Abdulla Al Kathiri writes:
case def fib(0): return 0
This syntax (1) is a new, slightly shorter version of something we can already do as you point out yourself, and (2) plausibly is something of a bug magnet if someone does
case def fib(1): case def fib(2): def fib(n):
Plausible != probable, but given Python's general conservatism vs. syntax, I suspect "this bug is improbable" is on you to argue.
Notes: These comments are not original to me. I do agree that this is a plausible syntax, and don't agree with Steven d'A's suggestion that it might be offputting to new Pythonistas -- I think it could go either way if implemented. I just don't think it's particularly Pythonic or beneficial to Python, so -1.
If you none of the parameters you pass match your case functions, an exception will be raised. Maybe it would be easier to make those functions faster since we already know the types in advance.
This claim needs to be supported, and it kinda seems unlikely since we already have
def fib(n : int) -> int:
(although the optimizer doesn't use such information yet AFAIK).
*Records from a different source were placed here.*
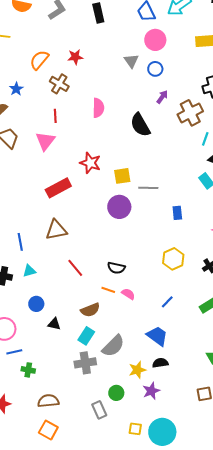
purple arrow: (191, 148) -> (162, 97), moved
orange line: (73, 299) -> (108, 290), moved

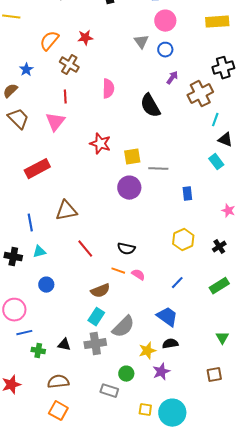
red rectangle: (58, 188) -> (37, 169), moved
black triangle: (54, 324) -> (64, 345), moved
gray rectangle: (99, 410) -> (109, 391), turned -48

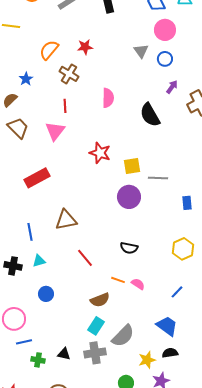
black semicircle: (126, 249) -> (129, 248), moved

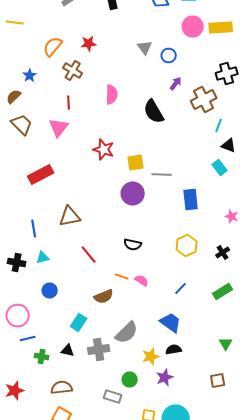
pink circle: (165, 30) -> (193, 26), moved
blue rectangle: (187, 203) -> (191, 200), size x1.5
cyan rectangle: (96, 326) -> (79, 322), moved

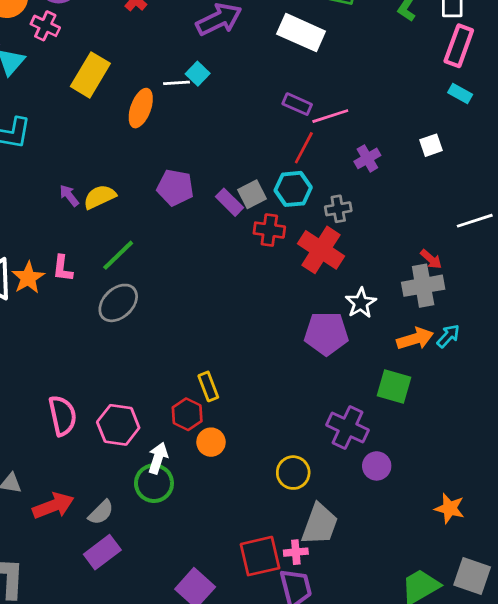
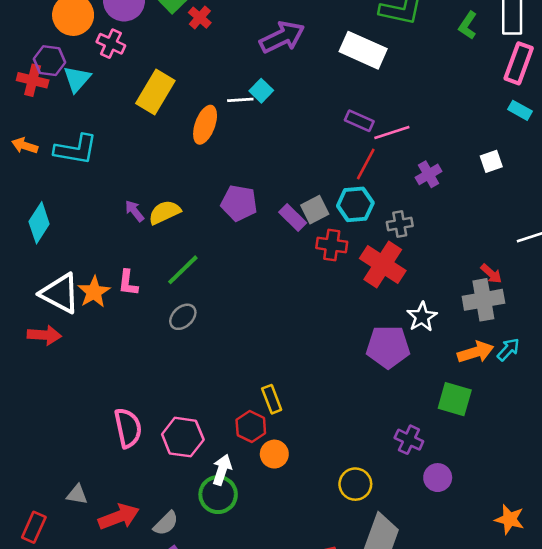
gray ellipse: (118, 303) -> (183, 317), size x0.7
purple cross: (348, 428) -> (409, 440), size x0.7

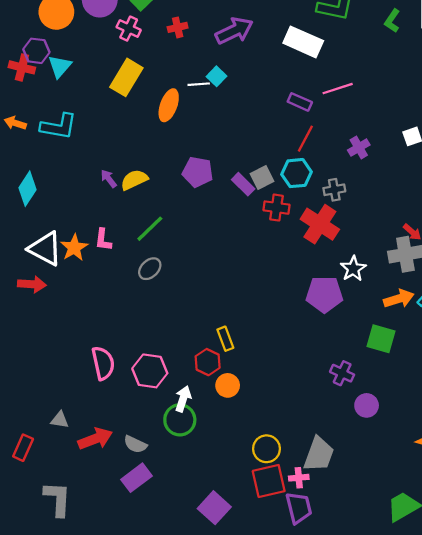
red cross: (200, 18) -> (178, 27), moved, turned 36
pink cross: (111, 44) -> (129, 29), moved
pink line: (392, 133) -> (338, 89), moved
yellow circle: (355, 484) -> (266, 449), moved
gray semicircle: (166, 523) -> (135, 444), turned 70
def fib(n): case 0, : return 0 case 1, : return 1 case int(n), : return fib(n-1) + fib(n-2)
As opposed to …
def fib(*args): match args: case 0, : return 0 case 1, : return 1 case int(n), : return fib(n-1) + fib(n-2)
Saving one line and one level of indentation doesn't seem worth new syntax. This kind of claim is easy to address (again, given Python's conservatism I think it's on the proponents, not the opponents) by going through the stdlib or some other large codebase (Numpy or Pandas or requests might be good candidates) and showing that in fact such dispatching styles would likely bleed off the right edge in many cases where the project has a tight column limit (such as Python's 79 column convention, which is much tighter than many Python programmers like).
By the way, what's with the rather strange syntax? In Python 3.10rc1,
def fib(n): match n: case 0: return 0 case 1: return 1 case n if isinstance(n, int) and n > 1: return fib(n-1) + fib(n-2) case _: raise RuntimeError
is how I'd write it, although I'm not sure that reusing 'n' that way is good style (and RuntimeError is the wrong exception but I'm too lazy to look up the right spelling for args-out-of-range in Python).
Interestingly, I can't find a definition for n that gets fib(1.0) to error, except by prepending a "case float()". Not sure if that is intended, anybody know?